When shark immune cells are grown in a flask, they will secrete proteins into the surrounding medium. But the conditions needed to successfully culture them are quite different from those conducive to human cell growth.
Using dialysis, Luer removes the proteins and places them in an environment conducive to mammalian cell growth. “In that form, we can incubate those proteins with human tumor cell lines in the lab and observe what happens.”

While Luer never approaches any experiment trying to force results, he says he was surprised that whatever the cells were secreting was so effective in inhibiting human tumor cells.

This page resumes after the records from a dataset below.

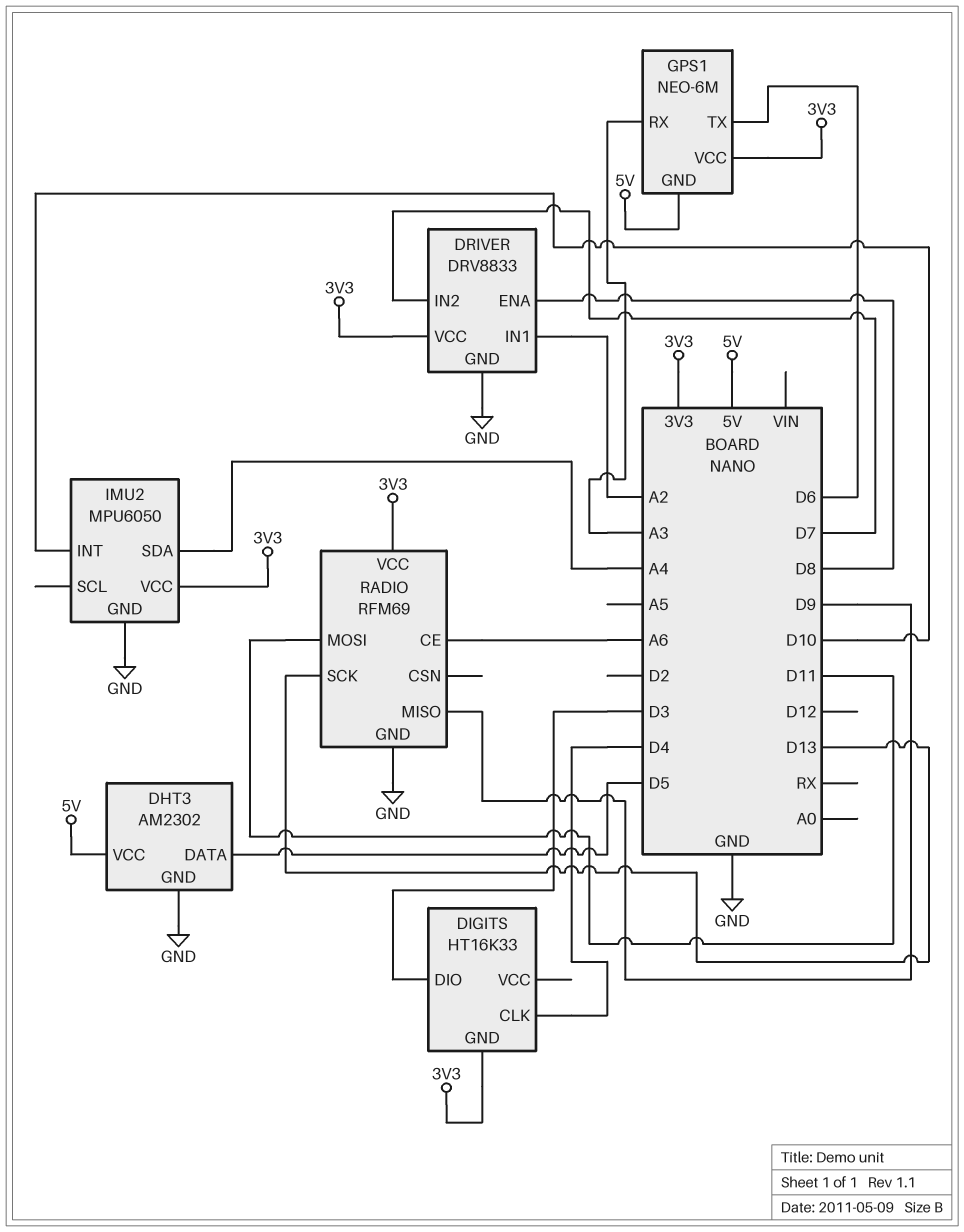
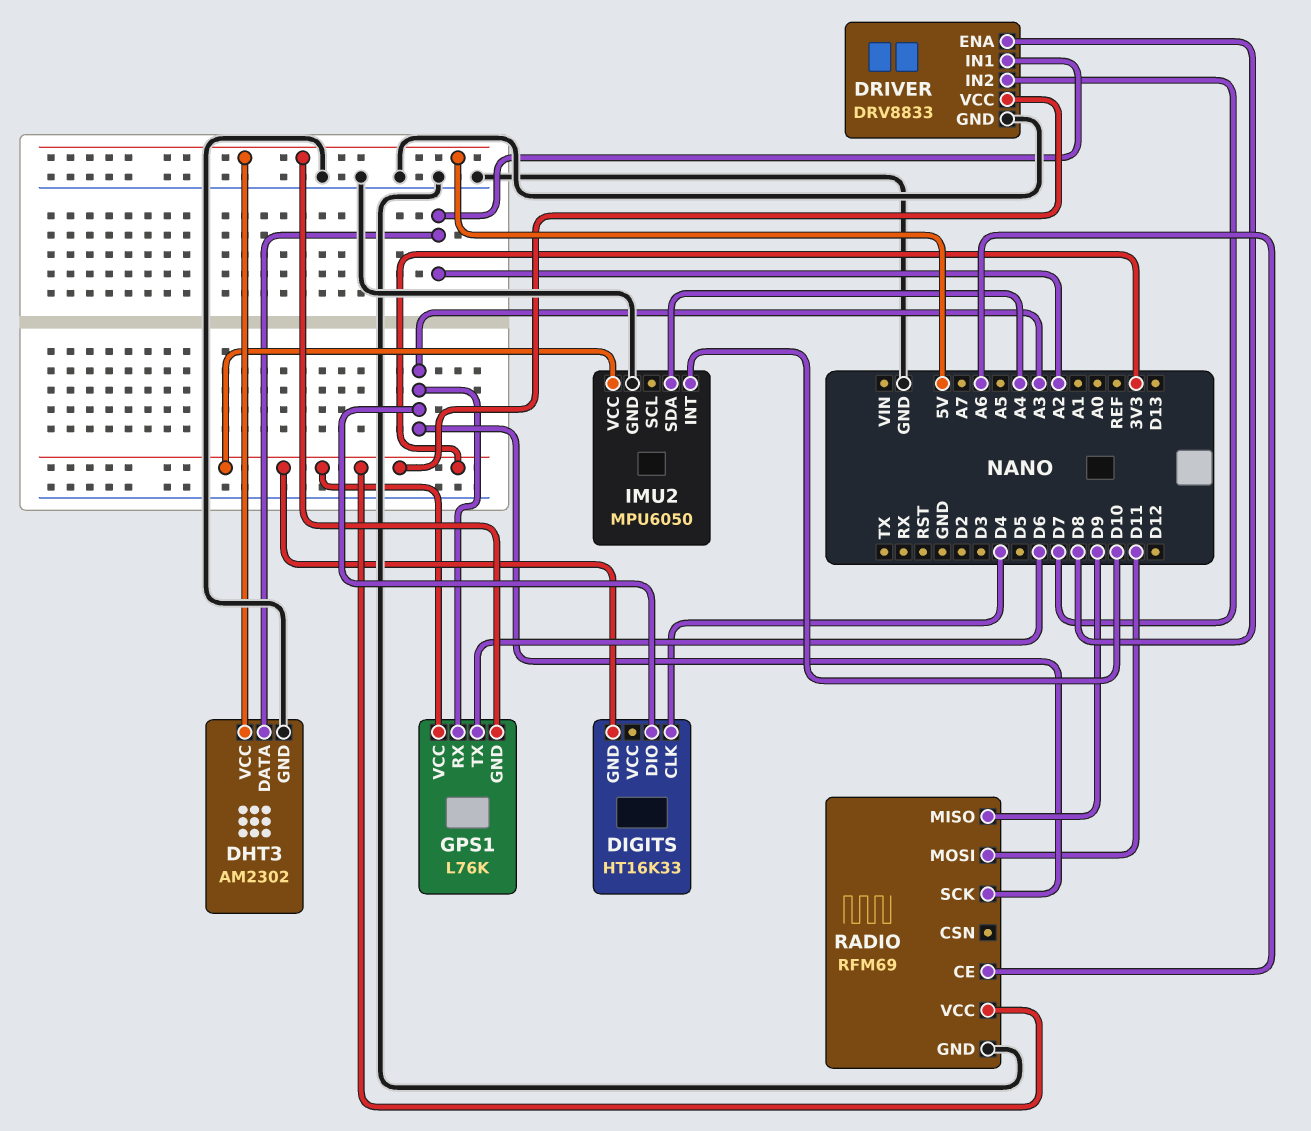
DHT3 pin DATA: D5 -> A2
DIGITS pin DIO: D3 -> A3
GPS1: NEO-6M -> L76K
RADIO pin SCK: D13 -> A3

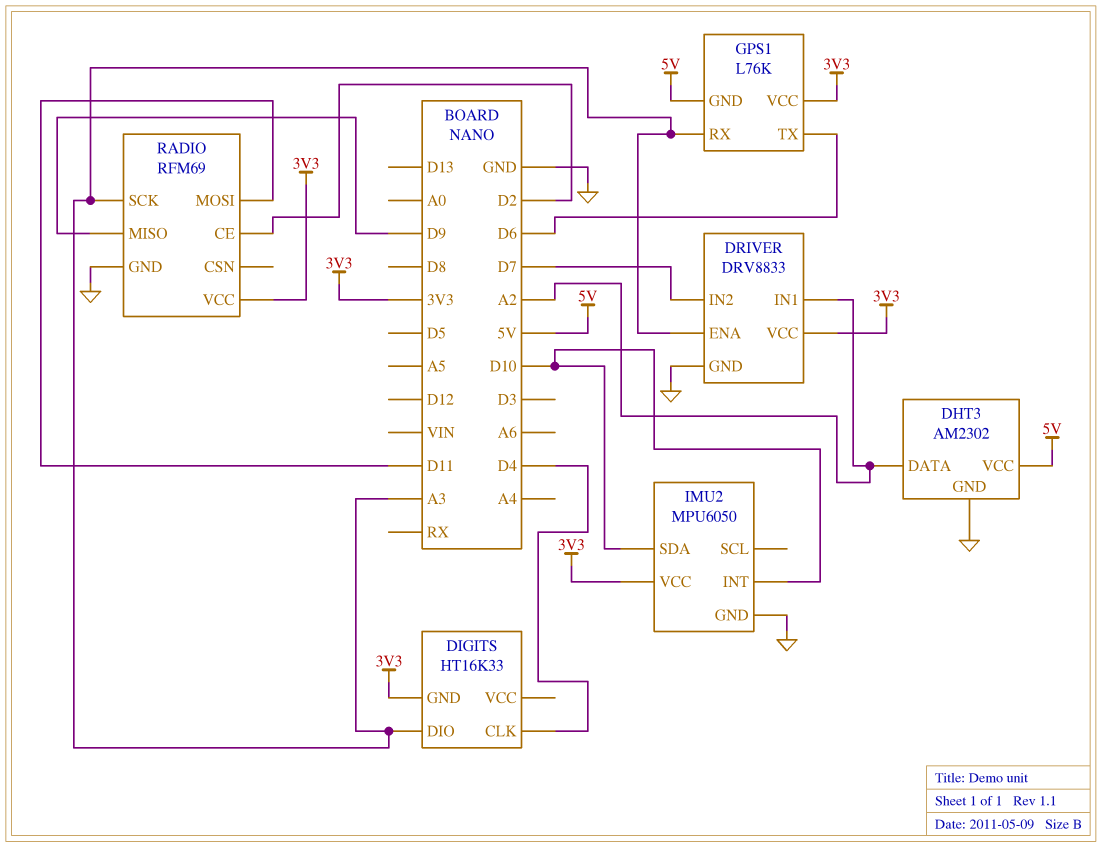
DRIVER pin ENA: D8 -> A3
IMU2 pin SDA: A4 -> D10
RADIO pin CE: A6 -> D2

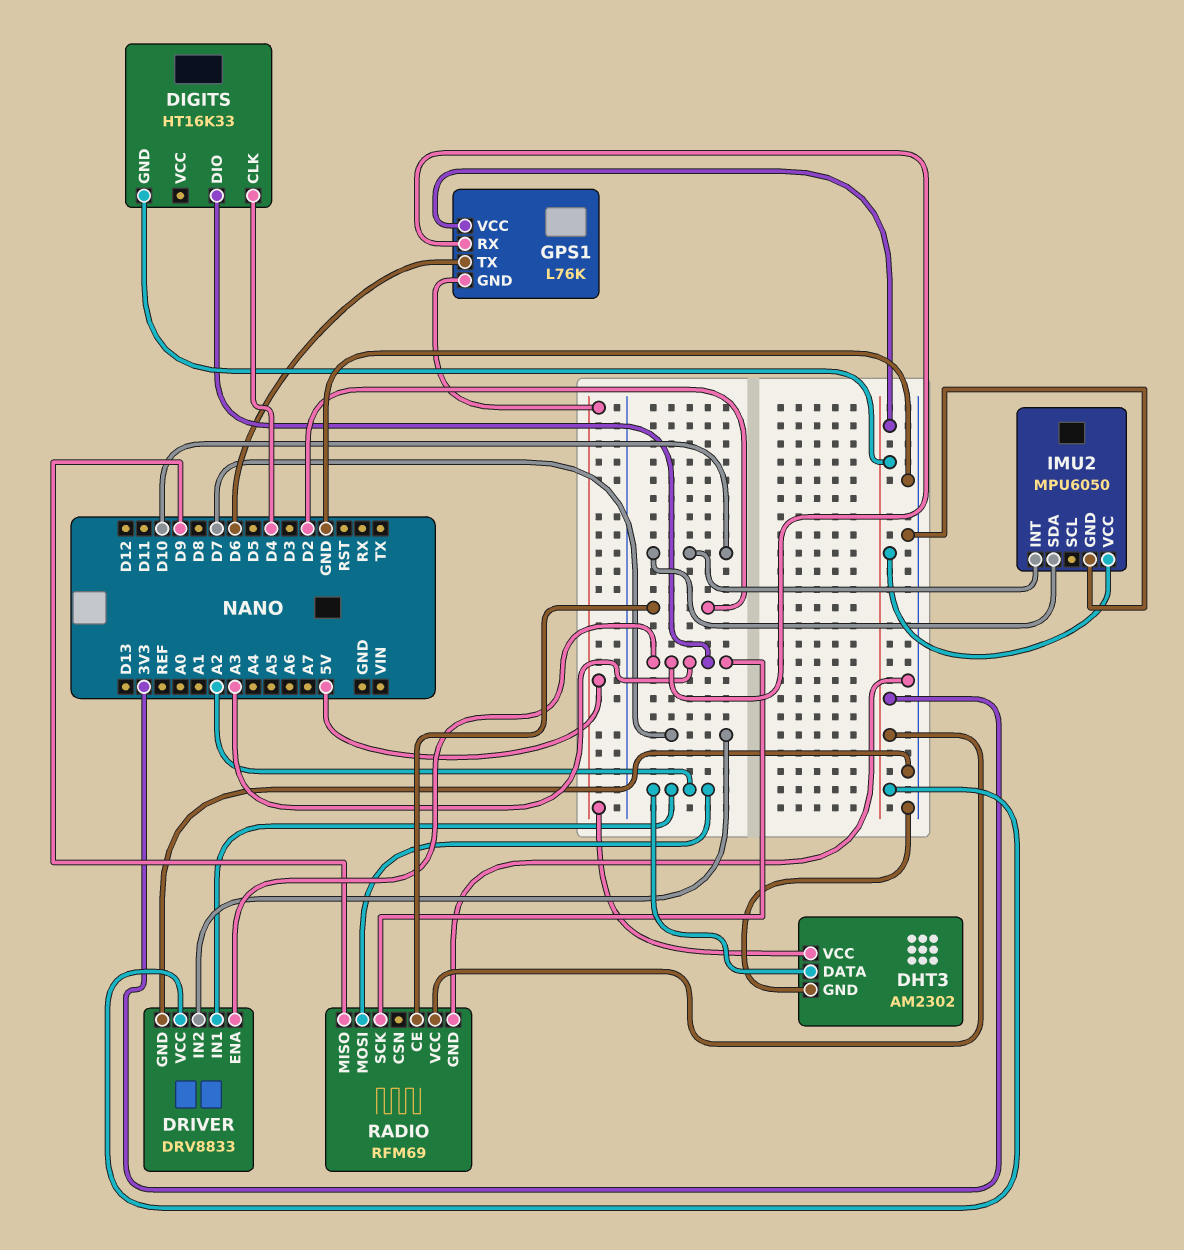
RADIO pin MOSI: D11 -> A2

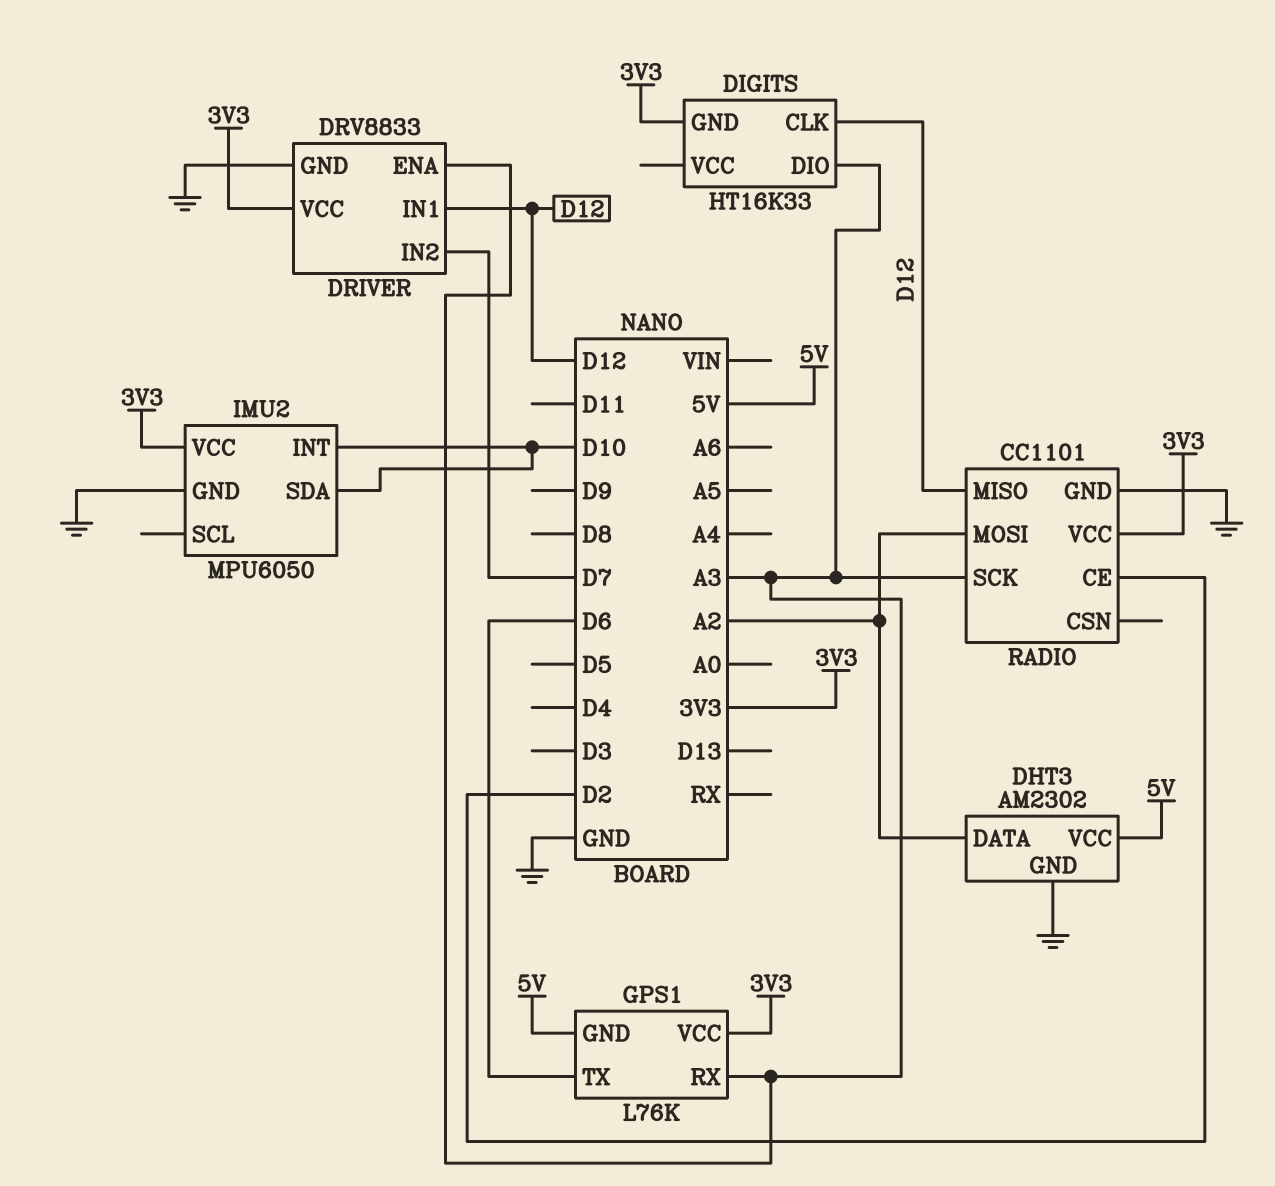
DIGITS pin CLK: D4 -> D12
DRIVER pin IN1: A2 -> D12
RADIO: RFM69 -> CC1101
RADIO pin MISO: D9 -> D12

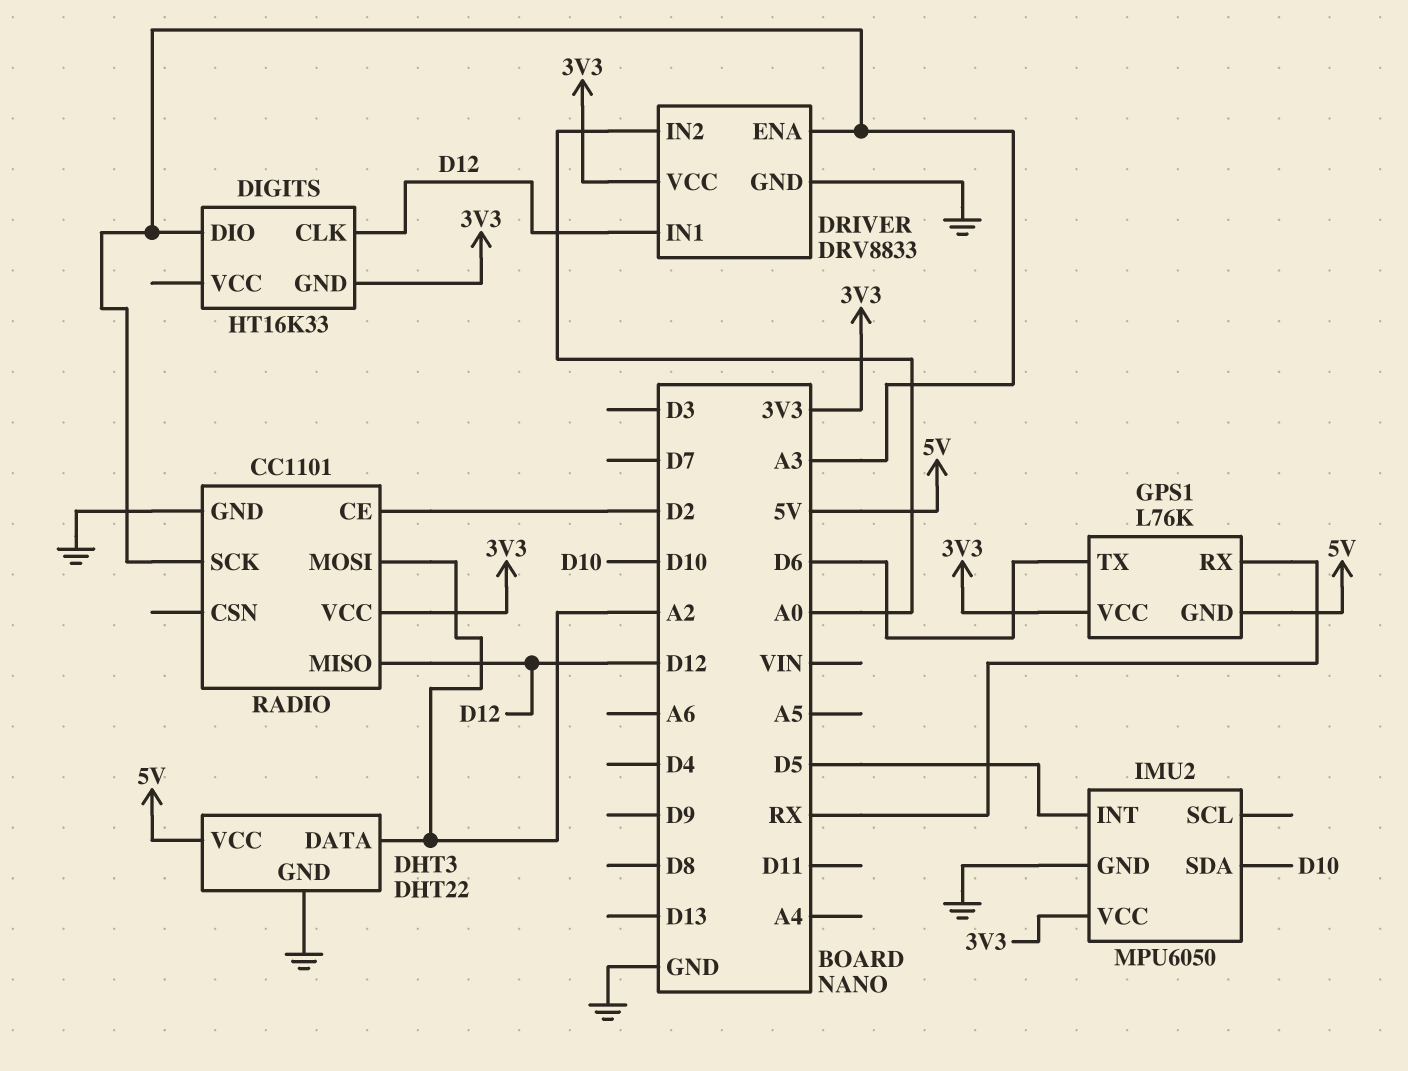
DHT3: AM2302 -> DHT22
DRIVER pin IN2: D7 -> A0
GPS1 pin RX: A3 -> RX
IMU2 pin INT: D10 -> D5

Because the parent proteins are large, one of the challenges has been breaking them down into smaller components, called peptides, while retaining their ability to inhibit tumors. “The smaller the molecule, the easier it is to develop into a therapeutic drug.”

That requires isolating the peptides that target tumor cells, sequencing them to determine their structure, and then synthesizing them in amounts sufficient for animal studies. At that point, pharmaceutical companies may become interested.

Luer says that they won’t be relying on natural shark populations as a source for product development. “We want to be able to understand the structure and make it artificially.”

The goal is to isolate the peptides that inhibit tumors in humans. “We think there’s the potential for some novel molecules that are not available at this point to be used as cancer drugs, but it’s all based on funding.”